22 May 2018 | Ashia C. Wilson, Rebecca Roelofs, Mitchell Stern, Nathan Srebro, and Benjamin Recht
The paper "The Marginal Value of Adaptive Gradient Methods in Machine Learning" by Ashia C. Wilson, Rebecca Roelofs, Mitchell Stern, Nathan Srebro, and Benjamin Recht explores the performance of adaptive optimization methods in machine learning, particularly in deep neural networks. Adaptive methods, such as AdaGrad, RMSProp, and Adam, are popular due to their rapid training speed but have been shown to find solutions that generalize poorly compared to non-adaptive methods like stochastic gradient descent (SGD) and its variants.
The authors construct a binary classification problem where the data is linearly separable. They demonstrate that while SGD and its variants achieve zero test error, adaptive methods like AdaGrad, Adam, and RMSProp can attain test errors arbitrarily close to half. This suggests that adaptive methods tend to give undue influence to spurious features, leading to poor generalization.
Empirical studies on several state-of-the-art deep learning models further support these findings. The results show that adaptive methods generally generalize worse than non-adaptive methods, even when they achieve the same training loss or lower. Additionally, adaptive methods often display faster initial progress but quickly plateau on the development or test set. The paper also highlights the importance of hyperparameter tuning, particularly for learning rates and decay schemes, which can significantly improve the performance of adaptive methods.
The authors conclude that practitioners should reconsider the use of adaptive methods for training neural networks, as they may not provide the same level of generalization as non-adaptive methods. They propose a simple scheme for tuning learning rates and decays that performs well across various deep learning tasks.The paper "The Marginal Value of Adaptive Gradient Methods in Machine Learning" by Ashia C. Wilson, Rebecca Roelofs, Mitchell Stern, Nathan Srebro, and Benjamin Recht explores the performance of adaptive optimization methods in machine learning, particularly in deep neural networks. Adaptive methods, such as AdaGrad, RMSProp, and Adam, are popular due to their rapid training speed but have been shown to find solutions that generalize poorly compared to non-adaptive methods like stochastic gradient descent (SGD) and its variants.

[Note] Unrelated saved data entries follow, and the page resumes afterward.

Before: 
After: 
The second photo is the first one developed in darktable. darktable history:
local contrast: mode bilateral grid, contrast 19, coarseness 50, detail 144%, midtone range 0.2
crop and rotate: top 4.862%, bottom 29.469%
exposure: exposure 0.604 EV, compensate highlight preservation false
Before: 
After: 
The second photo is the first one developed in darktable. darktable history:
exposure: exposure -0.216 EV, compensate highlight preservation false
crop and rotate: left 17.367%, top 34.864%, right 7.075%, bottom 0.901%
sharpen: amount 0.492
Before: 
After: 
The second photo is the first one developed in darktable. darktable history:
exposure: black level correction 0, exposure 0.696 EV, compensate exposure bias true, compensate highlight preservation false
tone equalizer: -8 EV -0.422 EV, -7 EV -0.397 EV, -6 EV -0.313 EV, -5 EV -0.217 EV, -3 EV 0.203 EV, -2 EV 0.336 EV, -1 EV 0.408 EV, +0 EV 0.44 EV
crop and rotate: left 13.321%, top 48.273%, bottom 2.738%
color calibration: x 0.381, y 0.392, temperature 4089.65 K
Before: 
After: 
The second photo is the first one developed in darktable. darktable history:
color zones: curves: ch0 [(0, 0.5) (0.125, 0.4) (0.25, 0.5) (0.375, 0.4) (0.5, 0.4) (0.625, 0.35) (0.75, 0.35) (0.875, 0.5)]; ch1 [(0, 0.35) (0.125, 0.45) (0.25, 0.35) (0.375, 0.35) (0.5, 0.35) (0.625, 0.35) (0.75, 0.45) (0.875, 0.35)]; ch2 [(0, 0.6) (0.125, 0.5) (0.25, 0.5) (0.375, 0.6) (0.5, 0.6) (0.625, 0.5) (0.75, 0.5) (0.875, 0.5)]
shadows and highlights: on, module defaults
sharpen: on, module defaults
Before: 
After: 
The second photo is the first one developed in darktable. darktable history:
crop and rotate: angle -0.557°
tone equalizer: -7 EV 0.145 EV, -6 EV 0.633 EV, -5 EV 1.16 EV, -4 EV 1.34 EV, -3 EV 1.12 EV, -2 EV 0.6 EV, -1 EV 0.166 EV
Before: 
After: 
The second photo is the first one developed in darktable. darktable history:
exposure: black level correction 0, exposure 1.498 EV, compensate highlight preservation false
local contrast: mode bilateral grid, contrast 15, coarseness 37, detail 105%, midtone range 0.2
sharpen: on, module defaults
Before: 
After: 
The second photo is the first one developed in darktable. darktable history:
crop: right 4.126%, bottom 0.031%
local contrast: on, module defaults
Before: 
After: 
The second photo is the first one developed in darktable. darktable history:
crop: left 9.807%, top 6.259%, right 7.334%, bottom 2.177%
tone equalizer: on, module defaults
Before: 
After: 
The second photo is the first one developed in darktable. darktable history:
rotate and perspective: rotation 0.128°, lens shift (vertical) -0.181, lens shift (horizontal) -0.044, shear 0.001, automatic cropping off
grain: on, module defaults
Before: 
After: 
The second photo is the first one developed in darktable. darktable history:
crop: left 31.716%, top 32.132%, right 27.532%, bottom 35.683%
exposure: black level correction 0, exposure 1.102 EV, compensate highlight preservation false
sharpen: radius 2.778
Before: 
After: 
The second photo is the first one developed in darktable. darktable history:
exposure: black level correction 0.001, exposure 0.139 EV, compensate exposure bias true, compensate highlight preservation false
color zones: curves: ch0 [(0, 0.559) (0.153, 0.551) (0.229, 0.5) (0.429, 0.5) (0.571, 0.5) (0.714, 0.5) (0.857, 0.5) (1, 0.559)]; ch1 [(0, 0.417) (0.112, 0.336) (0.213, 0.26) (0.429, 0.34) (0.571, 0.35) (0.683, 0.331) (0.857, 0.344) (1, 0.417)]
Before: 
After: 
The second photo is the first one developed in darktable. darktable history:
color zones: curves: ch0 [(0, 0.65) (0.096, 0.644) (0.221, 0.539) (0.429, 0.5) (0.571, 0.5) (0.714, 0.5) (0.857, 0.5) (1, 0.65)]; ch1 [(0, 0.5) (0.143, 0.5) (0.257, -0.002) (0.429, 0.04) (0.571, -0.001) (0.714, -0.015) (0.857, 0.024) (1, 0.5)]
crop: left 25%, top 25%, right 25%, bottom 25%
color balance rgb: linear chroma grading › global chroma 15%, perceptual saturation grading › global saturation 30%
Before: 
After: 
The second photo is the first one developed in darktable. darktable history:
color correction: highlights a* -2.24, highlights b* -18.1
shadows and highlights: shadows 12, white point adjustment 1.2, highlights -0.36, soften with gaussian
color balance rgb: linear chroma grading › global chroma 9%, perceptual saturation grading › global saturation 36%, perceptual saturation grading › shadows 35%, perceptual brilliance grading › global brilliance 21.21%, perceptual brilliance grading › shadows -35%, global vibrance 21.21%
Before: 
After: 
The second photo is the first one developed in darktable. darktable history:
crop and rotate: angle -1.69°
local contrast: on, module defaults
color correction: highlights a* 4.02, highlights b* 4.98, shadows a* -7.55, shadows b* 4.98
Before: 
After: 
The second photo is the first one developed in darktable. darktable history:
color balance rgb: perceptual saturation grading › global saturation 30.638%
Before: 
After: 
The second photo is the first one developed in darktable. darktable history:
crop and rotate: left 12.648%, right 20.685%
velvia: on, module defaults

The authors construct a binary classification problem where the data is linearly separable. They demonstrate that while SGD and its variants achieve zero test error, adaptive methods like AdaGrad, Adam, and RMSProp can attain test errors arbitrarily close to half. This suggests that adaptive methods tend to give undue influence to spurious features, leading to poor generalization.
Empirical studies on several state-of-the-art deep learning models further support these findings. The results show that adaptive methods generally generalize worse than non-adaptive methods, even when they achieve the same training loss or lower. Additionally, adaptive methods often display faster initial progress but quickly plateau on the development or test set. The paper also highlights the importance of hyperparameter tuning, particularly for learning rates and decay schemes, which can significantly improve the performance of adaptive methods.
The authors conclude that practitioners should reconsider the use of adaptive methods for training neural networks, as they may not provide the same level of generalization as non-adaptive methods. They propose a simple scheme for tuning learning rates and decays that performs well across various deep learning tasks.